Supplied information:
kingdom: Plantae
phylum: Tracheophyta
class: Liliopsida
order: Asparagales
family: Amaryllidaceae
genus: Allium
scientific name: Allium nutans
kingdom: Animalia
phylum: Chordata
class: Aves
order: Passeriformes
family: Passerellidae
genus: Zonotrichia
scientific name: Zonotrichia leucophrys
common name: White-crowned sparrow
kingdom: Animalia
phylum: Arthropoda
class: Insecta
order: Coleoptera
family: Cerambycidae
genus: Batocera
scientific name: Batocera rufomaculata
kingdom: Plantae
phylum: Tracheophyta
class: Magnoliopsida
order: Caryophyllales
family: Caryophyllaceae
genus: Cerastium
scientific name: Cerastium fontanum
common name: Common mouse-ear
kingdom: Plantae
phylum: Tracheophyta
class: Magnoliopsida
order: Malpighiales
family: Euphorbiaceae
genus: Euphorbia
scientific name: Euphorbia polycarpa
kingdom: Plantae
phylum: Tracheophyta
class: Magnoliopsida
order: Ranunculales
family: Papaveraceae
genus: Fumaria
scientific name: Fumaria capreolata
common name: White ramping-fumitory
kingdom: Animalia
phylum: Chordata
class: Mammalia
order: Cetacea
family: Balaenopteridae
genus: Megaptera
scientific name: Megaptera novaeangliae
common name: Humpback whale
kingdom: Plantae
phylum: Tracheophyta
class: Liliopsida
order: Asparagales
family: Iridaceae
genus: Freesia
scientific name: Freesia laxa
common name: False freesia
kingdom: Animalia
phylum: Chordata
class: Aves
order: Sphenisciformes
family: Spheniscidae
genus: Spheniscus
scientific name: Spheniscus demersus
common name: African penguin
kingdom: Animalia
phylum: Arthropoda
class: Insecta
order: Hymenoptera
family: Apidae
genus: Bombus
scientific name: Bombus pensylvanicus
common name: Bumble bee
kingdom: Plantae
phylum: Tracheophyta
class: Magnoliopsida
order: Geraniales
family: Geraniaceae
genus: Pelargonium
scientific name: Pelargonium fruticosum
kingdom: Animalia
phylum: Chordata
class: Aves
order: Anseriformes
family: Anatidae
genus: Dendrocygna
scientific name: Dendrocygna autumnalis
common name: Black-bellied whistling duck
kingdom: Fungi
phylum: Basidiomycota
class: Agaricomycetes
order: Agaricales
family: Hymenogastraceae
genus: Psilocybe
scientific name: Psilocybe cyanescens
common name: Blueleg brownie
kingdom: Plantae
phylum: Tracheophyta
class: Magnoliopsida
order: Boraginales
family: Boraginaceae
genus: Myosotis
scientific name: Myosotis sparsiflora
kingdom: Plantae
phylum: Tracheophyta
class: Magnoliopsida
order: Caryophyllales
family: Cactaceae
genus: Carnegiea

Aim of the exercise: Reproduce every line of the data above verbatim, in its original order.

Exercise result:
kingdom: Plantae
phylum: Tracheophyta
class: Liliopsida
order: Asparagales
family: Amaryllidaceae
genus: Allium
scientific name: Allium nutans
kingdom: Animalia
phylum: Chordata
class: Aves
order: Passeriformes
family: Passerellidae
genus: Zonotrichia
scientific name: Zonotrichia leucophrys
common name: White-crowned sparrow
kingdom: Animalia
phylum: Arthropoda
class: Insecta
order: Coleoptera
family: Cerambycidae
genus: Batocera
scientific name: Batocera rufomaculata
kingdom: Plantae
phylum: Tracheophyta
class: Magnoliopsida
order: Caryophyllales
family: Caryophyllaceae
genus: Cerastium
scientific name: Cerastium fontanum
common name: Common mouse-ear
kingdom: Plantae
phylum: Tracheophyta
class: Magnoliopsida
order: Malpighiales
family: Euphorbiaceae
genus: Euphorbia
scientific name: Euphorbia polycarpa
kingdom: Plantae
phylum: Tracheophyta
class: Magnoliopsida
order: Ranunculales
family: Papaveraceae
genus: Fumaria
scientific name: Fumaria capreolata
common name: White ramping-fumitory
kingdom: Animalia
phylum: Chordata
class: Mammalia
order: Cetacea
family: Balaenopteridae
genus: Megaptera
scientific name: Megaptera novaeangliae
common name: Humpback whale
kingdom: Plantae
phylum: Tracheophyta
class: Liliopsida
order: Asparagales
family: Iridaceae
genus: Freesia
scientific name: Freesia laxa
common name: False freesia
kingdom: Animalia
phylum: Chordata
class: Aves
order: Sphenisciformes
family: Spheniscidae
genus: Spheniscus
scientific name: Spheniscus demersus
common name: African penguin
kingdom: Animalia
phylum: Arthropoda
class: Insecta
order: Hymenoptera
family: Apidae
genus: Bombus
scientific name: Bombus pensylvanicus
common name: Bumble bee
kingdom: Plantae
phylum: Tracheophyta
class: Magnoliopsida
order: Geraniales
family: Geraniaceae
genus: Pelargonium
scientific name: Pelargonium fruticosum
kingdom: Animalia
phylum: Chordata
class: Aves
order: Anseriformes
family: Anatidae
genus: Dendrocygna
scientific name: Dendrocygna autumnalis
common name: Black-bellied whistling duck
kingdom: Fungi
phylum: Basidiomycota
class: Agaricomycetes
order: Agaricales
family: Hymenogastraceae
genus: Psilocybe
scientific name: Psilocybe cyanescens
common name: Blueleg brownie
kingdom: Plantae
phylum: Tracheophyta
class: Magnoliopsida
order: Boraginales
family: Boraginaceae
genus: Myosotis
scientific name: Myosotis sparsiflora
kingdom: Plantae
phylum: Tracheophyta
class: Magnoliopsida
order: Caryophyllales
family: Cactaceae
genus: Carnegiea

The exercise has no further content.